O presente artigo foi desenvolvido a partir de pesquisas bibliográficas e também em assuntos tratados em aulas de Leitura e Produção de textos – 2016.1, IFAL/Campus Maceió; tem como aporte teórico a contribuição dos estudos de Koch (2015) Marcuschi  Apud Koch, Bakhtin (2011) e objetiva erigir reflexões acerca da crônica como gênero facilitador da compreensão da leitura e da criação de textos na sala de aula. Por ser um gênero literário que trata de temas do dia a dia e não há pessoas, como seres individuais, que não tenham uma história para contar no seu lidar diário, defende-se, aqui, que a crônica é, ainda, um texto que permite às pessoas contar histórias que nascem de suas próprias experiências.  
Para as reflexões acerca do estudo do gênero citado, usar-se-á a premissa da compreensão e reflexão do mundo através da linguagem oral ou escrita, baseada no dialogismo e polifonia de Bakhtin Apud Frossard (2007) na funcionalidade dos gêneros textuais, de Marcuschi Apud Dionísio; Machado; Bezerra (2005), e na concepção de texto e de sentido, proposto por Koch (2015).
Com base nos estudos desses autores, defende-se que, participando da criação do discurso de sua própria rotina, o aluno deixará de ser mero coadjuvante do seu cotidiano para se tornar protagonista de sua própria realidade dando relevância a fatos considerados por eles sem nenhuma importância ou de importância menor. Para Marcuschi (2003, p.29) “os gêneros são textos que encontramos em nossa vida diária com padrões sócio-comunicativos”, e assim, compreendendo os gêneros como qualquer atividade de comunicação escrita ou oral, trabalhar a crônica como ferramenta de atividade de linguagem dentro da prática social abrirá novos caminhos para as possibilidades de apreensão do gênero literário e de novas perspectivas na formação de leitores.

1. GÊNEROS TEXTUAIS

Diz-se gêneros textuais a todas as formas de textos, escritos e orais com o objetivo de estabelecer algum tipo de comunicação.

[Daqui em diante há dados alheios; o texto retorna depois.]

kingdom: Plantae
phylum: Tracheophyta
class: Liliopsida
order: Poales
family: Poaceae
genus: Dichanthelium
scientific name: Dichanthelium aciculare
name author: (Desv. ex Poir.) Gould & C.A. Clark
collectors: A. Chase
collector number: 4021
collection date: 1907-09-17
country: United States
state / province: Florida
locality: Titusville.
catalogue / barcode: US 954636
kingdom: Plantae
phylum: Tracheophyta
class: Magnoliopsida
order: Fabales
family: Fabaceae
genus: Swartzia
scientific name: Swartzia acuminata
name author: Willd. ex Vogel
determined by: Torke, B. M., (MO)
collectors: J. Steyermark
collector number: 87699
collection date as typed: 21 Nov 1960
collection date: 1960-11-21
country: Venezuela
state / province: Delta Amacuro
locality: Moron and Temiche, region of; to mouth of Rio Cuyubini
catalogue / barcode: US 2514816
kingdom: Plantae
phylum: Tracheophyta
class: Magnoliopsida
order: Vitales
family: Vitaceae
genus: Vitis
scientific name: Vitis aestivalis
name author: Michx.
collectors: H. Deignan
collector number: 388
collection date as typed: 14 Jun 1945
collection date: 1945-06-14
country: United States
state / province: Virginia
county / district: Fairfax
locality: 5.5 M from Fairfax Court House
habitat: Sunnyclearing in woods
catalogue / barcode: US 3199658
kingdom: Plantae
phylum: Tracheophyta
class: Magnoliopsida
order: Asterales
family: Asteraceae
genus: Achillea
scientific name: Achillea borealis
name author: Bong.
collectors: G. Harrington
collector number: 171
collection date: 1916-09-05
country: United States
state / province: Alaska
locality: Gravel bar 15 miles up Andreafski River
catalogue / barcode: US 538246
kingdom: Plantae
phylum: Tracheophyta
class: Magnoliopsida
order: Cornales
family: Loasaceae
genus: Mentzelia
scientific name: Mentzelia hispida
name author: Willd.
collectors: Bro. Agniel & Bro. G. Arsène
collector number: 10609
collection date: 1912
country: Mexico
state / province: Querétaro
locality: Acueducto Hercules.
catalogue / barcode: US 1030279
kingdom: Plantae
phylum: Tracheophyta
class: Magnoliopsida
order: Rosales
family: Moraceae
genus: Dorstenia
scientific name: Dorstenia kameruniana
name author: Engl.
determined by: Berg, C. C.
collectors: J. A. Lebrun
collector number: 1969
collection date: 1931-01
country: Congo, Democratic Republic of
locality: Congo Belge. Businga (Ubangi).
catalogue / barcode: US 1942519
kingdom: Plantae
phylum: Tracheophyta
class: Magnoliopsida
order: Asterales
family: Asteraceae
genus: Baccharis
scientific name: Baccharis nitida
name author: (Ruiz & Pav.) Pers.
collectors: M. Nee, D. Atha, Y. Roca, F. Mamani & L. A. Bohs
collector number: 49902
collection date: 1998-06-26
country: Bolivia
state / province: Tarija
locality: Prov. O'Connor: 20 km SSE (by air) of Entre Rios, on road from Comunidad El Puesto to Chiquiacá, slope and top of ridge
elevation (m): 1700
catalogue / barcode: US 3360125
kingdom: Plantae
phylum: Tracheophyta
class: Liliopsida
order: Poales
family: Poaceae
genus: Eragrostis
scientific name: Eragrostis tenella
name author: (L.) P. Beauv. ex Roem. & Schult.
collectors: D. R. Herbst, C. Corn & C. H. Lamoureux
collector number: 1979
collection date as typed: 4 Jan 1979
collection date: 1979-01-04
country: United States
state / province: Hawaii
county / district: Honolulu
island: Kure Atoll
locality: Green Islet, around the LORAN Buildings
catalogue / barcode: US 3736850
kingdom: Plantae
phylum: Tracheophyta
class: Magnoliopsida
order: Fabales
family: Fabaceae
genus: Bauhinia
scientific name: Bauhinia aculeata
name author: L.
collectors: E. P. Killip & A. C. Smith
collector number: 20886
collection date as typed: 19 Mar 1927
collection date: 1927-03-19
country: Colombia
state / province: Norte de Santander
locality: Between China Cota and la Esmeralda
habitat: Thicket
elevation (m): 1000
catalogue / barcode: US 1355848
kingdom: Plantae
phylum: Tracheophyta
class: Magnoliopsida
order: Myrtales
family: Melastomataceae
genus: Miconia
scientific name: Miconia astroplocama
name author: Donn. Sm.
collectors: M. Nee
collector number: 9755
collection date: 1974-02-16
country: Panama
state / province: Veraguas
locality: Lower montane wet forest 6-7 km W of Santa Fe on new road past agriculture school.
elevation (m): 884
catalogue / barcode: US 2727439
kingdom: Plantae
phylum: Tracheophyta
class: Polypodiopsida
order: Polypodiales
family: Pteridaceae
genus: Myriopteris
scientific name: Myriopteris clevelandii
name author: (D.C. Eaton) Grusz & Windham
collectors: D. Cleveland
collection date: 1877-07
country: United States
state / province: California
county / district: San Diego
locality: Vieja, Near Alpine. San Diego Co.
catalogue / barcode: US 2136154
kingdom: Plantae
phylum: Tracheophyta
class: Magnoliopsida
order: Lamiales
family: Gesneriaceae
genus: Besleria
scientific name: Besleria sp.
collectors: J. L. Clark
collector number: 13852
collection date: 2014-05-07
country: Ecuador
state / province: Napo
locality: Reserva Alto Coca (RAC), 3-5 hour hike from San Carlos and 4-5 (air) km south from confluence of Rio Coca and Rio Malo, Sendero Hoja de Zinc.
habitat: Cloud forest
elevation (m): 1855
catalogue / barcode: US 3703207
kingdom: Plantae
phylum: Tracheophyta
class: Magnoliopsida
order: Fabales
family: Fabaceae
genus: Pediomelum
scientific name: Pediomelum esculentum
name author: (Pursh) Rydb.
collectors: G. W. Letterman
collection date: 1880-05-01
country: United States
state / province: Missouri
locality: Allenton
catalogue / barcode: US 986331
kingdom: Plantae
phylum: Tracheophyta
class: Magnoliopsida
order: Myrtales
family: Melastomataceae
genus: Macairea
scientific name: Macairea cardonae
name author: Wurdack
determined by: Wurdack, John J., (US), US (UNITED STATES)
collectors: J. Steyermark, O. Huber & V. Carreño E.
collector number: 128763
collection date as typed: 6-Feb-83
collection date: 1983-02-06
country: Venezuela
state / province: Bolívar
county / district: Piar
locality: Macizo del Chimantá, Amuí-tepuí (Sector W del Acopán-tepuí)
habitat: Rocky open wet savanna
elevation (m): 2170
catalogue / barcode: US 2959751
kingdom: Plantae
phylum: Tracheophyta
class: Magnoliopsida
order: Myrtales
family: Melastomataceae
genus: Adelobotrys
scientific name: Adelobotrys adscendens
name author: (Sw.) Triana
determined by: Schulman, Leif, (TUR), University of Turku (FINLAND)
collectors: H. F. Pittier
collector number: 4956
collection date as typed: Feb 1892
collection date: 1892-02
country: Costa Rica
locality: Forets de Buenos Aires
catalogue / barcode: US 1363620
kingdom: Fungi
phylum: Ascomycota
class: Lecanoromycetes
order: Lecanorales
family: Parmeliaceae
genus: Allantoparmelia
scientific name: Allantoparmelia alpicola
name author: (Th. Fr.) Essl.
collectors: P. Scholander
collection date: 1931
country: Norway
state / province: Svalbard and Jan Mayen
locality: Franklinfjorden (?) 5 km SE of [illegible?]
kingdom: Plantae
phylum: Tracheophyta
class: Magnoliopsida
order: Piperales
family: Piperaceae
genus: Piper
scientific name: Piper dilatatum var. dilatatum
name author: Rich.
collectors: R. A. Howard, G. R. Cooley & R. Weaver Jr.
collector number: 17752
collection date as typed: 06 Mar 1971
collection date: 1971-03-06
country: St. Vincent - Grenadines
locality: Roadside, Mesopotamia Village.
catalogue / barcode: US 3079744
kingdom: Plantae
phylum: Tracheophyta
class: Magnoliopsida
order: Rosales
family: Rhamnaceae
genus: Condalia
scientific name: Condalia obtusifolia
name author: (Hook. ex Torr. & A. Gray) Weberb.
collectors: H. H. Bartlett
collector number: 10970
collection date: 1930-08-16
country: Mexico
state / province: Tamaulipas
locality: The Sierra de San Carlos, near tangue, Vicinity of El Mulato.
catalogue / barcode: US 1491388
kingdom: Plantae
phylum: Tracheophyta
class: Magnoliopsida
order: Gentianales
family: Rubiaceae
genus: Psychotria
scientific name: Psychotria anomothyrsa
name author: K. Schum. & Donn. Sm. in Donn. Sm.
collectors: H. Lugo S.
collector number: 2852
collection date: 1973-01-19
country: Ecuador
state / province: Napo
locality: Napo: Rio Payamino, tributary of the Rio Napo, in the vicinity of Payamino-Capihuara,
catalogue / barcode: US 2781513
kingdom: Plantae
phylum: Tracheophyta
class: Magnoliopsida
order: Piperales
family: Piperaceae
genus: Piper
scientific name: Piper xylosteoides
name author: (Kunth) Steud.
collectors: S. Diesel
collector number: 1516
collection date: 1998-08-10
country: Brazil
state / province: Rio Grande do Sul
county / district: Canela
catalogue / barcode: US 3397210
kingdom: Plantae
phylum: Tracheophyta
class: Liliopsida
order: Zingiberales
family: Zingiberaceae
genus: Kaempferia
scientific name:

É o processo dialógico na construção verbal. Para Bakhtin, “gêneros são tipos relativamente estáveis do enunciado, definidos por seus conteúdos temáticos, por seu estilo, por sua construção composicional”. Para Marcuschi, “já se tornou trivial a ideia de que os gêneros textuais são fenômenos históricos, profundamente vinculados à vida cultural e social. Fruto de trabalho coletivo, os gêneros contribuem para ordenar e estabilizar as atividades comunicativas do dia-a-dia. São entidades sócio-discursivas e formas de ação social incontornáveis em qualquer situação comunicativa”.
Gênero vem da palavra latina genus, que significa “origem”, “descendência” (Houaiss, 2010). Em outras palavras, são elementos de uma mesma classe ou espécie. Em se tratando de gênero textual, entende-se como uma categoria de texto, oral, visual ou escrito, cada um com sua linguagem e estrutura peculiar no sentido de passar alguma informação.
Os gêneros literários diferem-se dos gêneros textuais na sua essência pragmática. Enquanto o segundo abrange todas as formas de textos e são definidos pela função comunicativa, o primeiro limita-se apenas aos textos relacionados à literatura. Assim, o bilhete, a carta, o cartum, a lista de compras, a bula de remédio, o jornal, etc., são gêneros textuais; o romance, o conto, o livro de poemas, a peça teatral, são gêneros literários.

2. O GÊNERO CRÔNICA
          Conforme o site Cmais, que abriga vários cronistas, Vilarinho (2016), a crônica é um gênero literário de narração curta que descreve os fatos do cotidiano em linguagem simples, de fácil compreensão pelo leitor, possuindo personagens comuns – quando as tem - e geralmente possui cunho humorístico, crítico, satírico ou irônico, fazendo com que as pessoas vejam por outro viés o que antes lhes parecia óbvio.
A palavra crônica vem do latim chronica e do grego khrónos (tempo), passando exatamente o conceito de tempo. Quando surgiu, era um relato de acontecimentos históricos, registrados por ordem cronológica, destacando fatos mais relevantes ou secundários (Araújo, 2016)
Fernão Lopes, um cronista-historiador dos reis de Portugal no século XV, redimensionou o gênero crônica escrevendo-a sob a perspectiva individual ou interpretativa, limitando a narrativa tradicional e usando a narrativa oral e de raiz popular, dentro do realismo descritivo sem o clamor da paixão (Wikipédia, 2016)
A crônica de teor crítico surgiu junto com a imprensa periódica no século XIX. Começou com um pequeno texto de abertura que falava de maneira geral dos acontecimentos do dia. Depois passou a assumir uma coluna nos folhetins e por fim adentrou de vez ao Jornalismo e à Literatura.
A crônica, hoje, está relacionada a textos curtos publicados em jornais e revistas, cuja maior característica é o objetivo com que é escrito. Seu eixo temático gira em torno de uma realidade social, política ou cultural, sustentado em fatos cotidianos, geralmente narrado na primeira pessoa, o que a diferencia do conto e da fábula. Estes contam histórias inusitadas ou até fantásticas. Enquanto a crônica mostra a visão pessoal dos fatos, o conto tem uma narrativa concentrada, sem analisar os fatos, e seus personagens são mais bem construídos.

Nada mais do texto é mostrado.